WORKING DATA =>
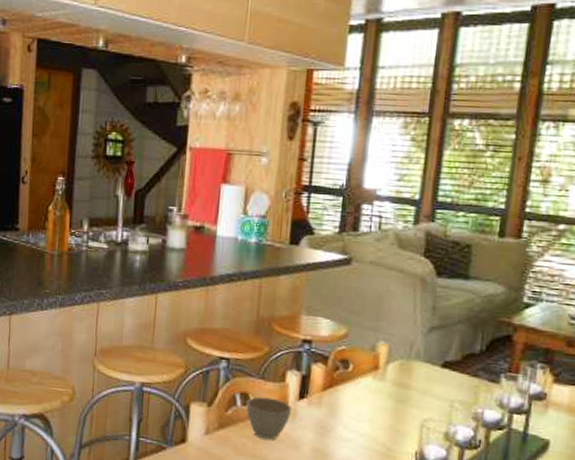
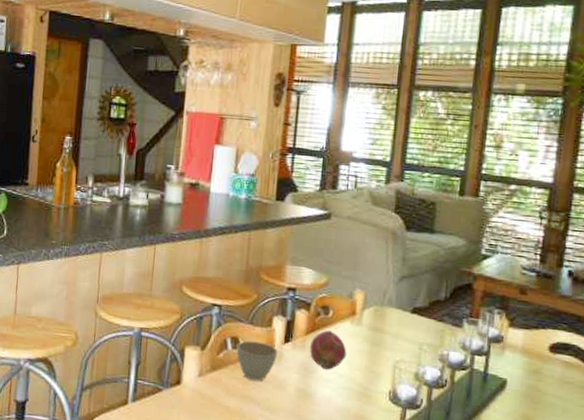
fruit: none [327,386,369,428] -> present [310,330,347,370]

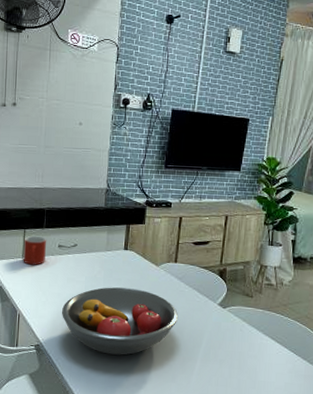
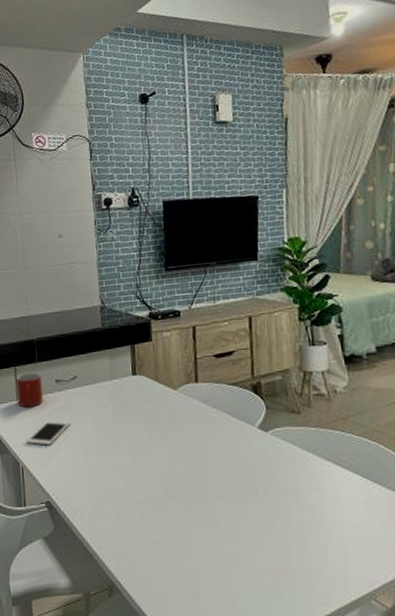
cell phone: none [26,277,67,299] -> present [26,419,71,446]
fruit bowl: present [61,287,178,355] -> none [70,420,210,505]

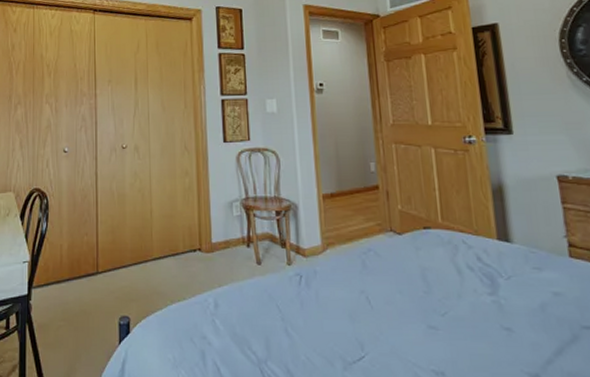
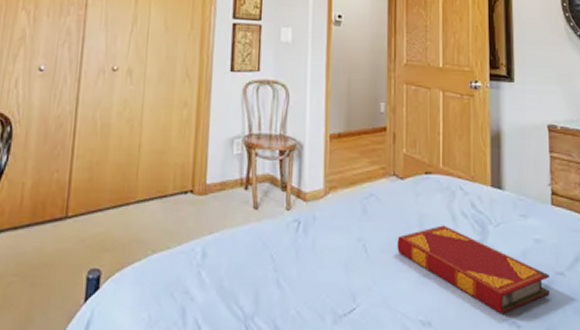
hardback book: none [400,278,577,367] -> present [397,225,550,314]

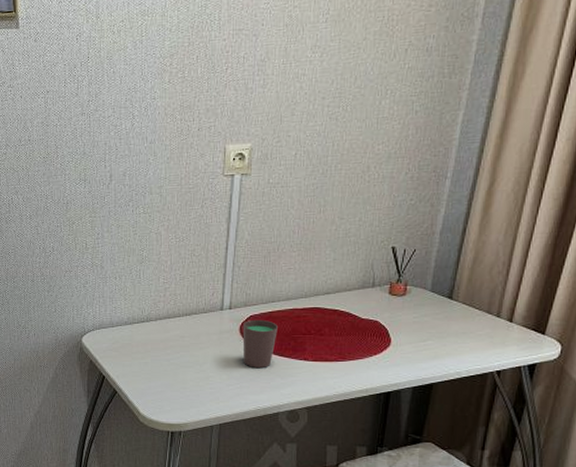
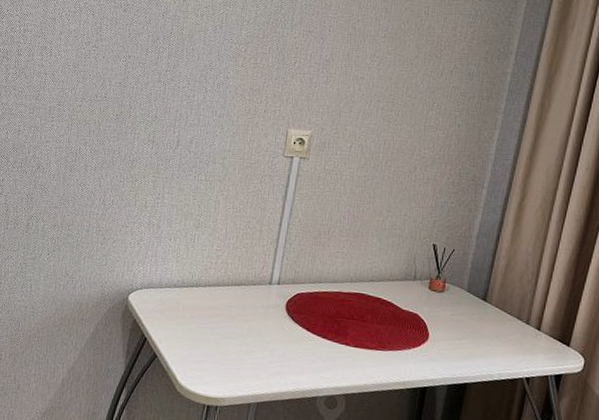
cup: present [242,319,278,367] -> none [287,297,323,348]

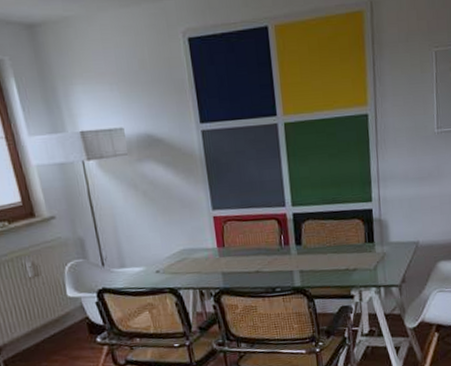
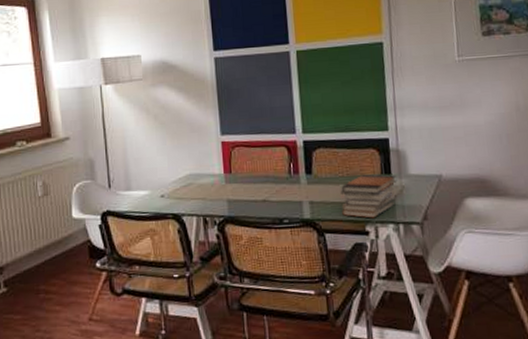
book stack: none [328,243,379,284] -> present [340,174,397,219]

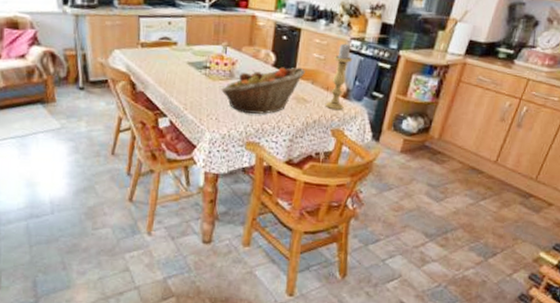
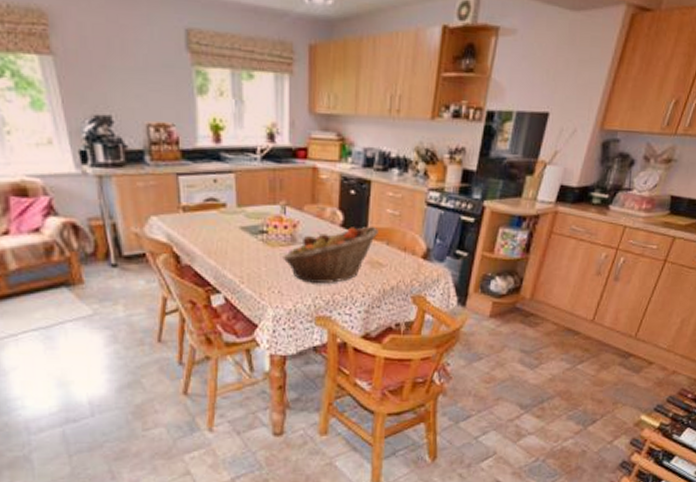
candle holder: present [325,43,353,111] -> none [403,195,432,274]

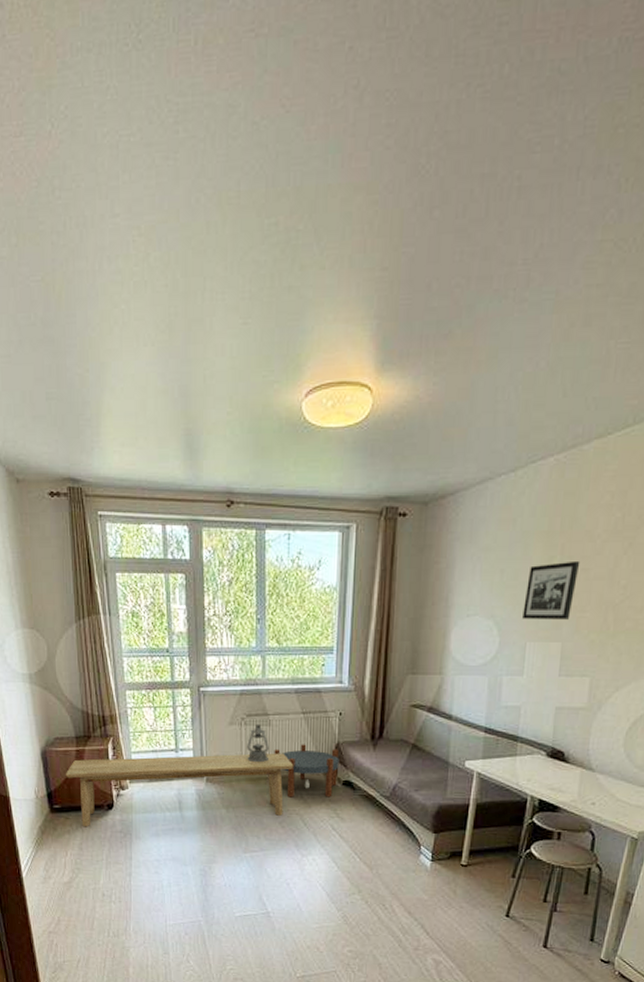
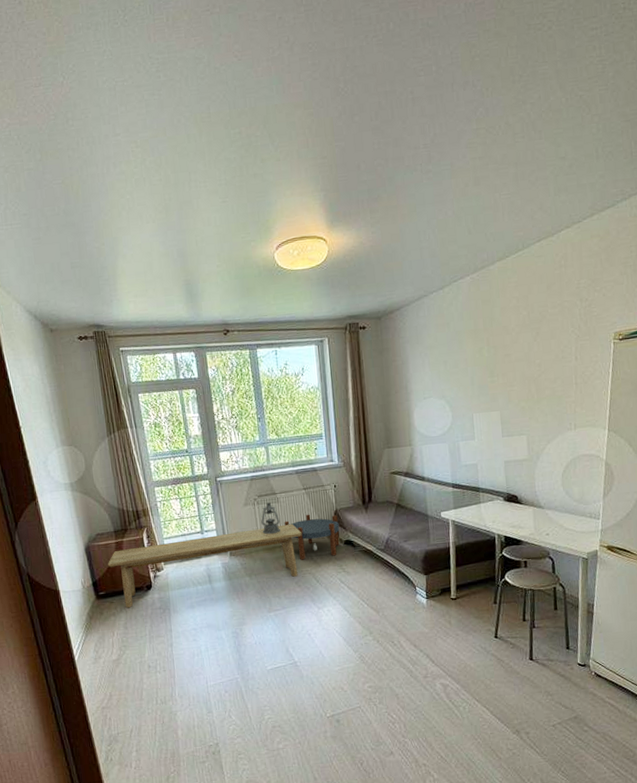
picture frame: present [522,560,580,620] -> none [465,349,503,397]

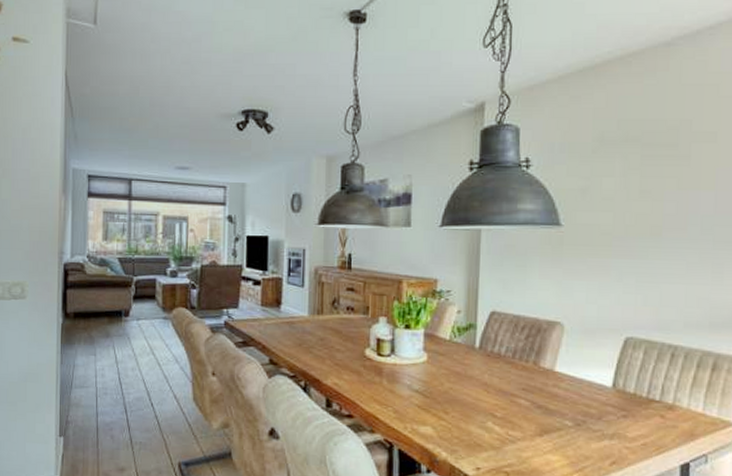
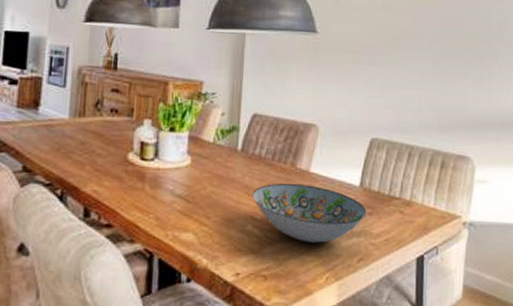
decorative bowl: none [491,382,620,444] -> present [252,183,367,243]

DIRECTIONS => A verbatim copy of the records is needed, with all images omitted.

THE COMPLETED TASK =>
fruit: none [327,386,369,428] -> present [310,330,347,370]

cell phone: none [26,277,67,299] -> present [26,419,71,446]
fruit bowl: present [61,287,178,355] -> none [70,420,210,505]

hardback book: none [400,278,577,367] -> present [397,225,550,314]

cup: present [242,319,278,367] -> none [287,297,323,348]

book stack: none [328,243,379,284] -> present [340,174,397,219]

candle holder: present [325,43,353,111] -> none [403,195,432,274]

picture frame: present [522,560,580,620] -> none [465,349,503,397]

decorative bowl: none [491,382,620,444] -> present [252,183,367,243]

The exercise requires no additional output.